What's important in approaching a dream are the questions, not the answers. The ones I just mentioned wouldn't necessarily be my starting point in working with this dream, but I hope they at least show some ways we can open our hearts to a dream. When we put aside our egocentricity, the richness and mystery of even the tiniest dream begins to reveal itself. If we can open our heart to the dream, we will travel far beyond anywhere we can reach with our limited thinking mind.

This is because, most times, the images in dreams are pictures of emotions, the deep energies of our being. Very often, these emotions are inaccessible to our waking consciousness, usually because our image of ourselves is too limited, too tight. We think we cannot feel the ecstasy, the anger, the sadness, the fear, or the serenity without flying to pieces because our container is not big enough. In the land of dreams, these emotions take on shape and form. They may look like people and places you know, but they may also come to you as places you've never been, lovers and friends and children you've never met. You may travel back in time or to another planet. You may talk to animals or to God. You may get bitten by a dull brown snake with a yellow head and forever after wear the mark on your hand.

In dreams we get to see an ongoing documentary of the inner world, which is part of our own experience but that bleeds over into a much vaster existence where we are all connected. Many people mistakenly believe this inner world consists of thoughts, and that it originates "inside their heads," but that is far from true.

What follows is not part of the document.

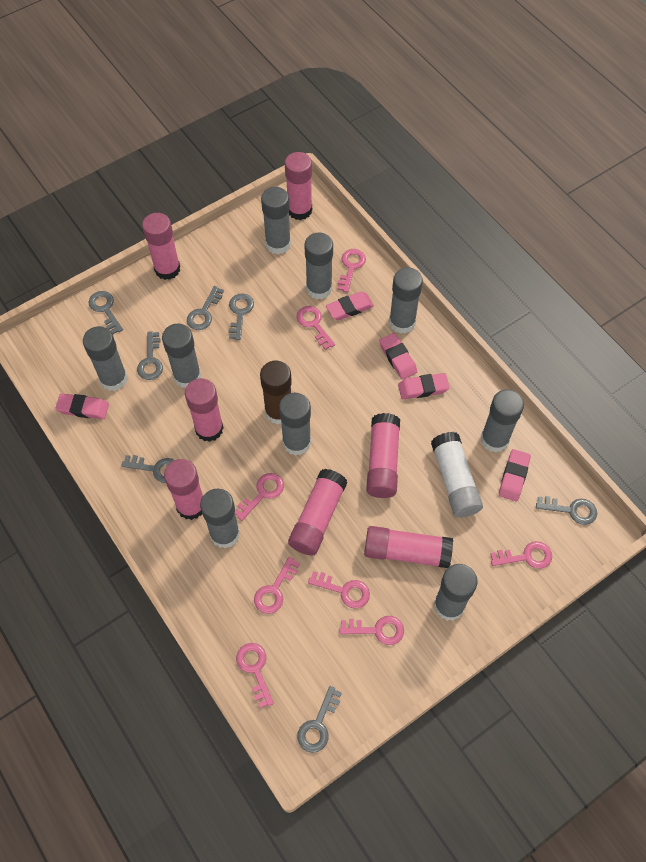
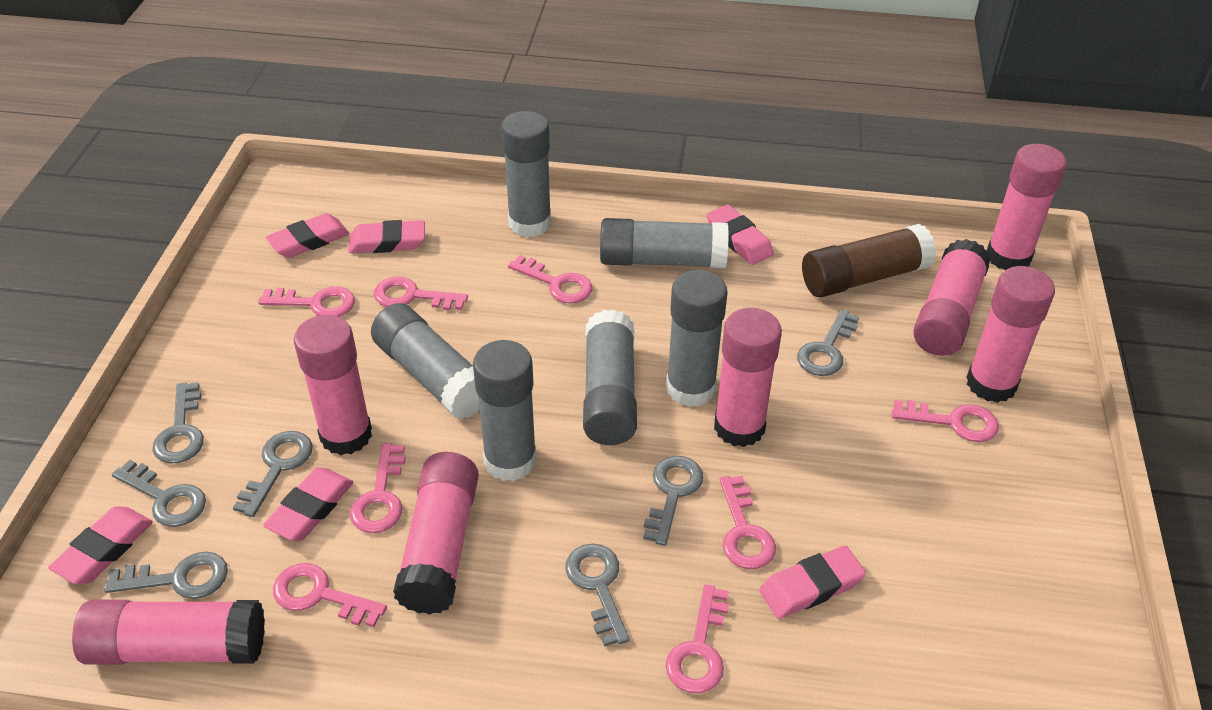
grey glue stick: 9 -> 6
pink eraser: 5 -> 6
white glue stick: 1 -> 0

When we dream, we go on a journey to a place where we are inside the dream, not the dream inside us.

Dreaming is an alternate state where we can connect with the ground of being that we share with every other living thing, where we can find guidance, just as a plant grows from a seed or a caterpillar becomes a butterfly, where we can honor whatever lessons we are currently living as part of the myth of our experience, both individually and as part of the greater family of humanity and other earth beings.